How do you keep that “pilgrimage feeling”? How do you maintain those promises you’ve made to yourself? Ask the Holy Spirit and the Blessed Mother for help, turn to the saint whose home or grave you’ve visited and start planning your next “trip.”
Bill Dodds writes from Washington.
|Write, eat, walk and go with the flow
A few more suggestions:
Keep a journal
Lots of pilgrims (and tourists) do that. Take a little time to jot down your thoughts and prayers. What you’re discovering there and realizing about yourself. What you feel the Holy Spirit is calling you to do with your life now, and perhaps calling you to stop doing because it’s time for you to move on!
Certainly your pilgrimage can include some fasting, but there can also be a little feasting on some of the local cuisine.
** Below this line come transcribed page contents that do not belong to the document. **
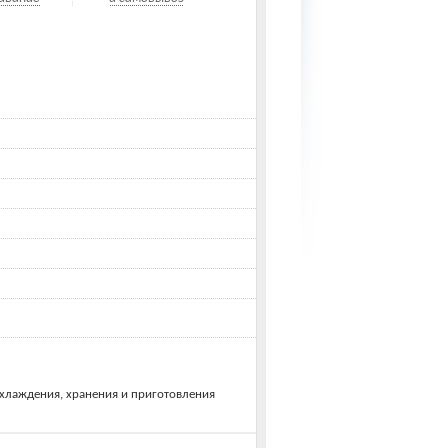
охлаждения, хранения и приготовления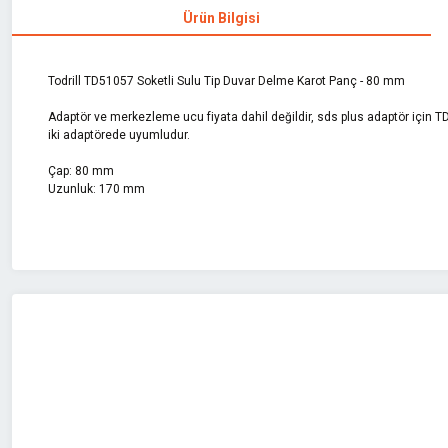
Ürün Bilgisi
Todrill TD51057 Soketli Sulu Tip Duvar Delme Karot Panç - 80 mm
Adaptör ve merkezleme ucu fiyata dahil değildir, sds plus adaptör için
iki adaptörede uyumludur.
Çap: 80 mm
Uzunluk: 170 mm
Bu ürünün fiyat bilgisi, resim, ürün açıklamalarında ve diğer konularda 
Görüş ve önerileriniz için teşekkür ederiz.
Ürün resmi kalitesiz, bozuk veya görüntülenemiyor.
Ürün açıklamasında eksik bilgiler bulunuyor.
Ürün bilgilerinde hatalar bulunuyor.
Ürün fiyatı diğer sitelerden daha pahalı.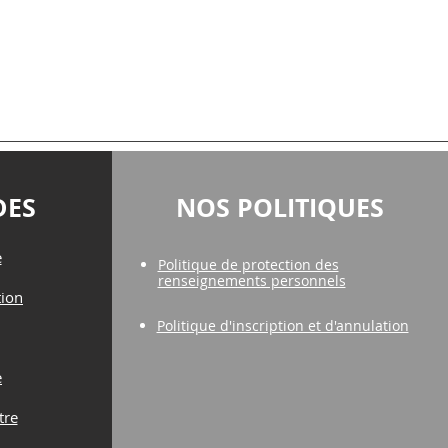
DES
NOS POLITIQUES
e
Politique de protection des
renseignements personnels
tion
Politique d'inscription et d'annulation
e
tre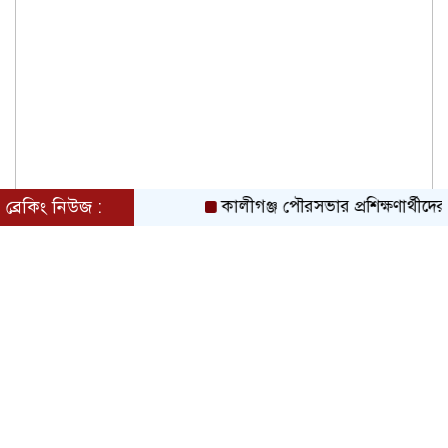
ব্রেকিং নিউজ :
কালীগঞ্জ পৌরসভার প্রশিক্ষণার্থীদের 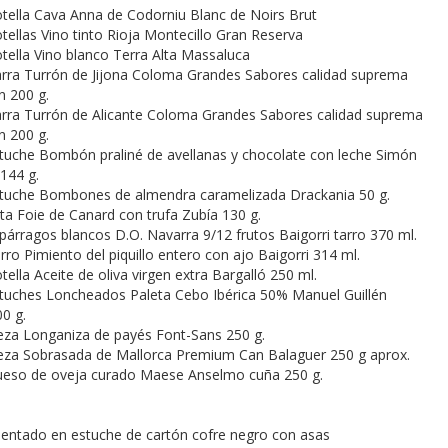
tella Cava Anna de Codorniu Blanc de Noirs Brut
tellas Vino tinto Rioja Montecillo Gran Reserva
tella Vino blanco Terra Alta Massaluca
rra Turrón de Jijona Coloma Grandes Sabores calidad suprema
an 200 g.
rra Turrón de Alicante Coloma Grandes Sabores calidad suprema
an 200 g.
tuche Bombón praliné de avellanas y chocolate con leche Simón
 144 g.
tuche Bombones de almendra caramelizada Drackania 50 g.
ta Foie de Canard con trufa Zubía 130 g.
párragos blancos D.O. Navarra 9/12 frutos Baigorri tarro 370 ml.
rro Pimiento del piquillo entero con ajo Baigorri 314 ml.
tella Aceite de oliva virgen extra Bargalló 250 ml.
tuches Loncheados Paleta Cebo Ibérica 50% Manuel Guillén
0 g.
eza Longaniza de payés Font-Sans 250 g.
eza Sobrasada de Mallorca Premium Can Balaguer 250 g aprox.
ueso de oveja curado Maese Anselmo cuña 250 g.
entado en estuche de cartón cofre negro con asas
At some point, dine on Italian, French, Mexican, whatever. Try a new recipe at home or visit a local restaurant that serves what the folks at wherever eat. If you were actually in that country, at that shrine or basilica, you’d go out and have a nice meal. So, even though you’re staying home, enjoy!
Take a hike
Yes, you could walk 500 miles around town or on a treadmill because you’d love to make the famous Camino de Santiago pilgrimage, but how about five miles during your armchair pilgrimage? Or five blocks, one each day? If you’re bound and determined to do 500, how about two miles a day for a little over eight months? You could get a map of the actual route and mark your progress.
Go with the flow
Stay flexible if, for example, you had planned on being “on pilgrimage” for three days but your real life interrupts it. That’s OK. It’s what happens on most trips, isn’t it? Travel always has its unexpected adventures. At least you can be certain an airline isn’t going to “misplace” your luggage so that you’ll end up wearing the same clothes the whole time.